WORK REQUEST
Copy every record exactly, leaving the pictures out.

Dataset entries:
+++

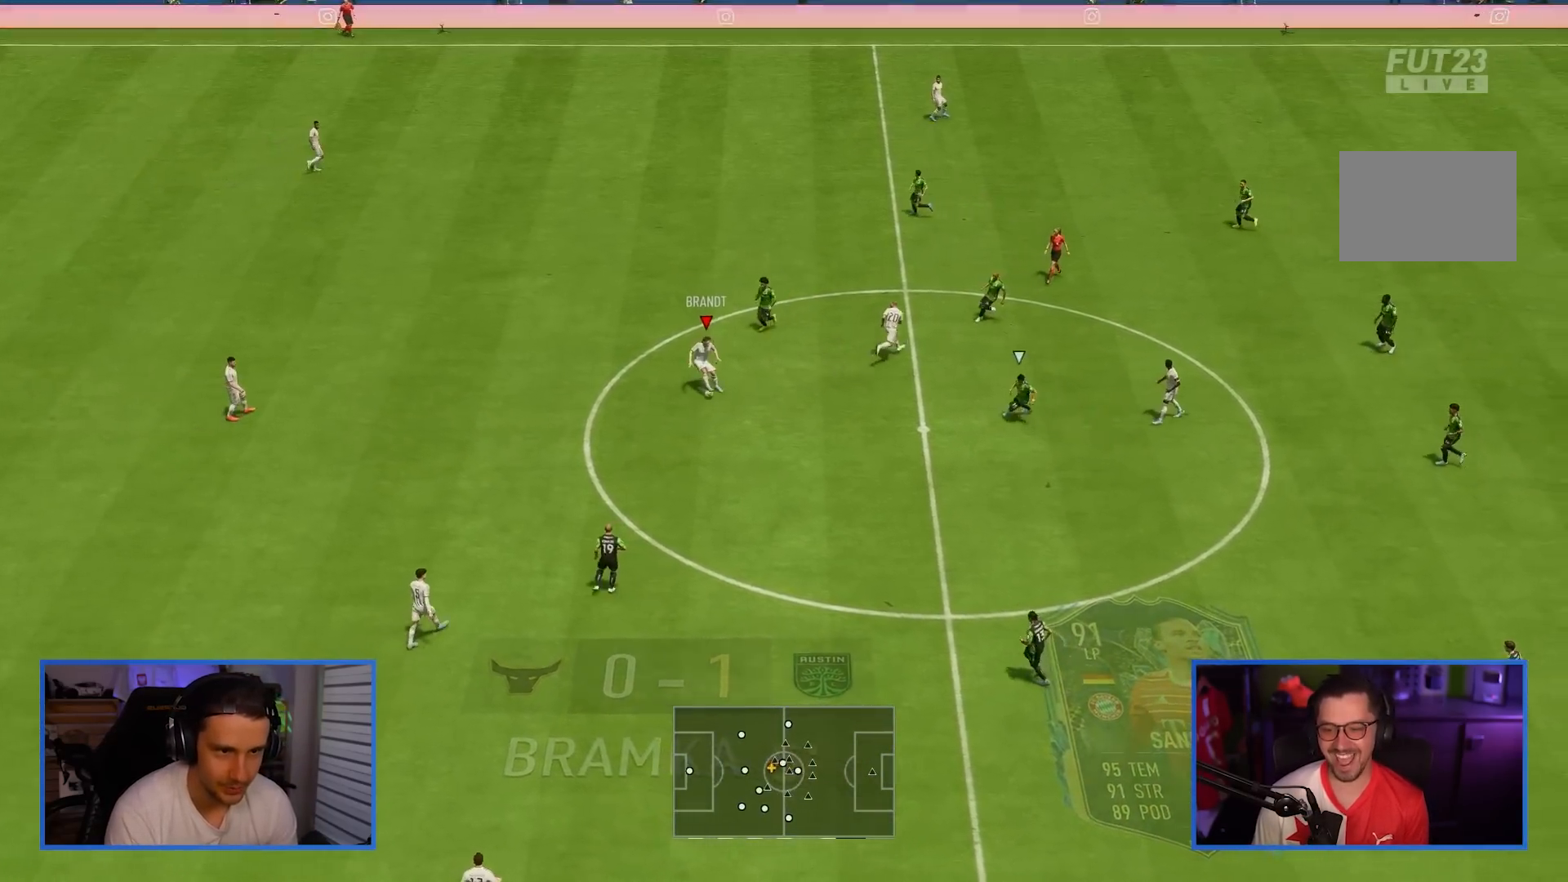
{"buttons": [], "left_stick": "left", "right_stick": "center", "events": [[334, "right_stick", "left"], [434, "right_stick", "up"], [484, "right_stick", "center"]]}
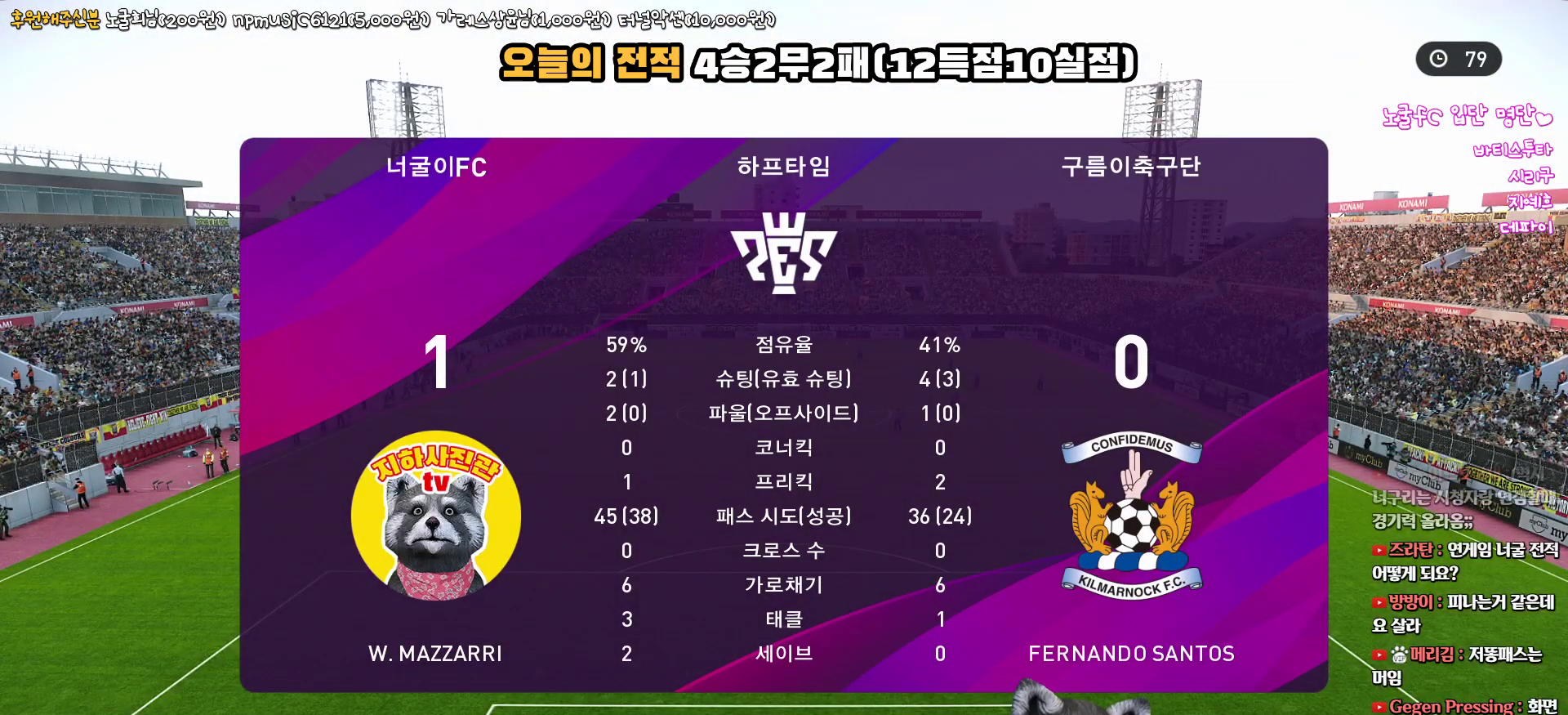
Gameplay with a controller (PlayStation layout); each line is a JSON object with the inputs held at the frame after it. "events" lists button and stick changes between this image and that frame as [ms after this image, input, new state], when the widget could be followed in between.
{"buttons": [], "left_stick": "center", "right_stick": "center", "events": [[100, "CIRCLE", "down"], [250, "CIRCLE", "up"]]}
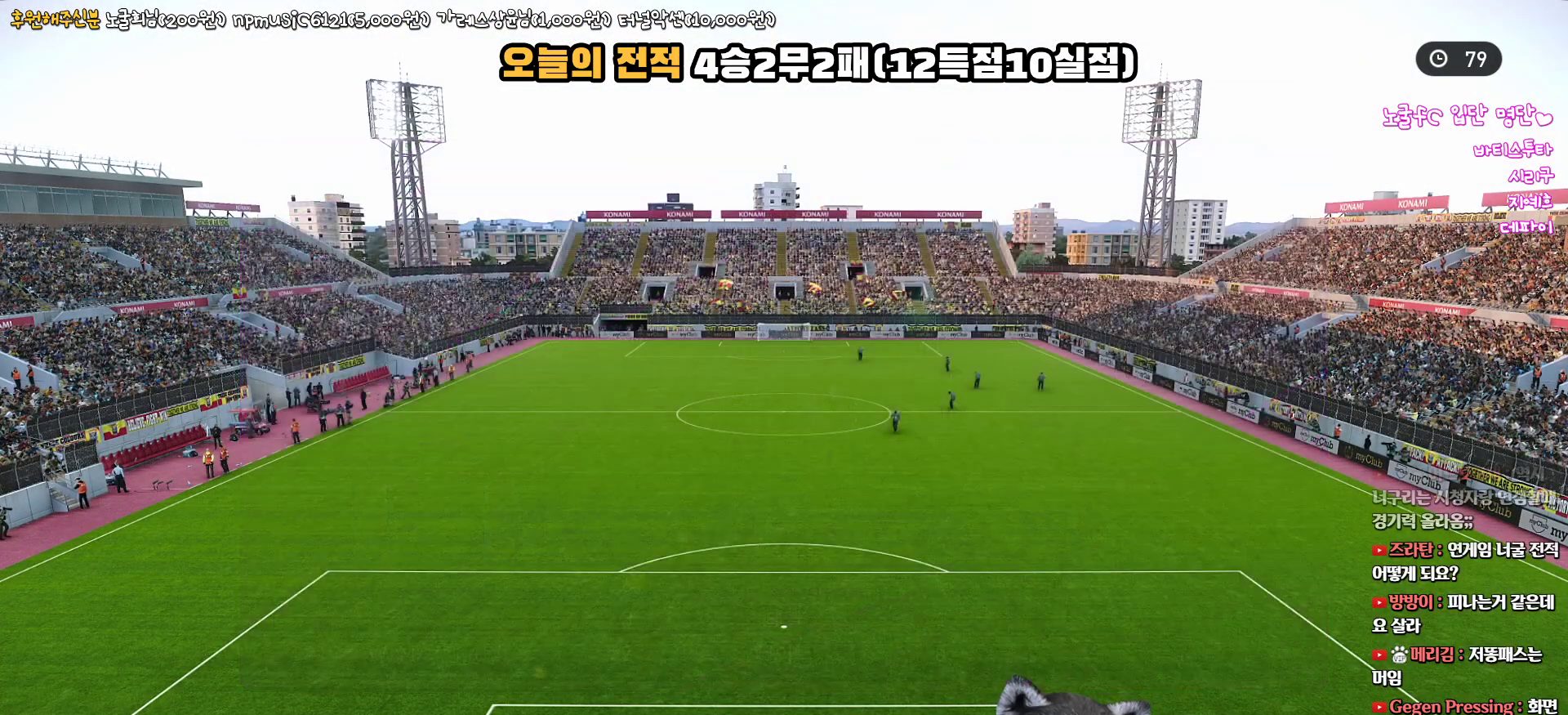
{"buttons": [], "left_stick": "center", "right_stick": "center", "events": []}
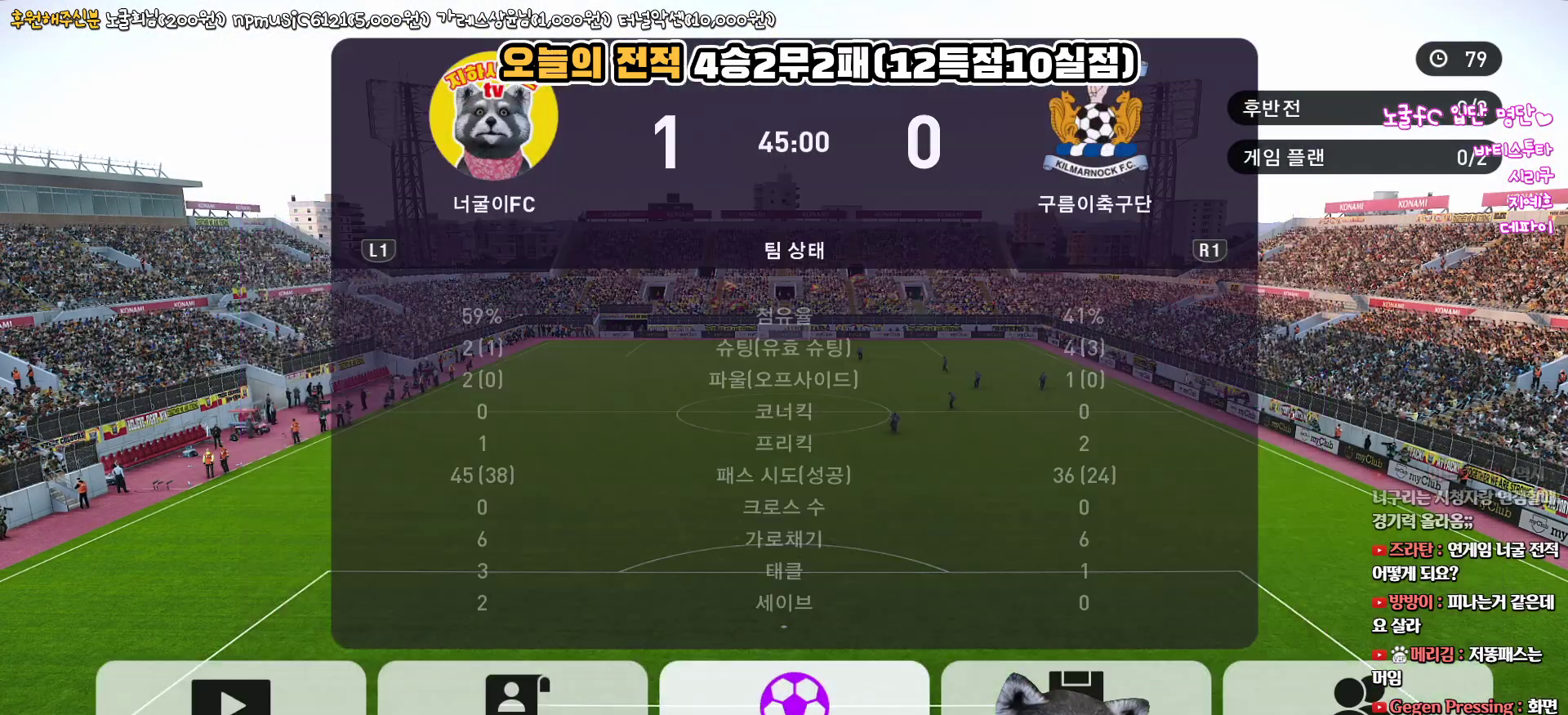
{"buttons": [], "left_stick": "center", "right_stick": "center", "events": [[200, "DPAD_RIGHT", "down"], [317, "DPAD_RIGHT", "up"]]}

+++

OUTPUT FOR THIS TASK
{"buttons": [], "left_stick": "left", "right_stick": "center", "events": [[334, "right_stick", "left"], [434, "right_stick", "up"], [484, "right_stick", "center"]]}
Gameplay with a controller (PlayStation layout); each line is a JSON object with the inputs held at the frame after it. "events" lists button and stick changes between this image and that frame as [ms after this image, input, new state], when the widget could be followed in between.
{"buttons": [], "left_stick": "center", "right_stick": "center", "events": [[100, "CIRCLE", "down"], [250, "CIRCLE", "up"]]}
{"buttons": [], "left_stick": "center", "right_stick": "center", "events": []}
{"buttons": [], "left_stick": "center", "right_stick": "center", "events": [[200, "DPAD_RIGHT", "down"], [317, "DPAD_RIGHT", "up"]]}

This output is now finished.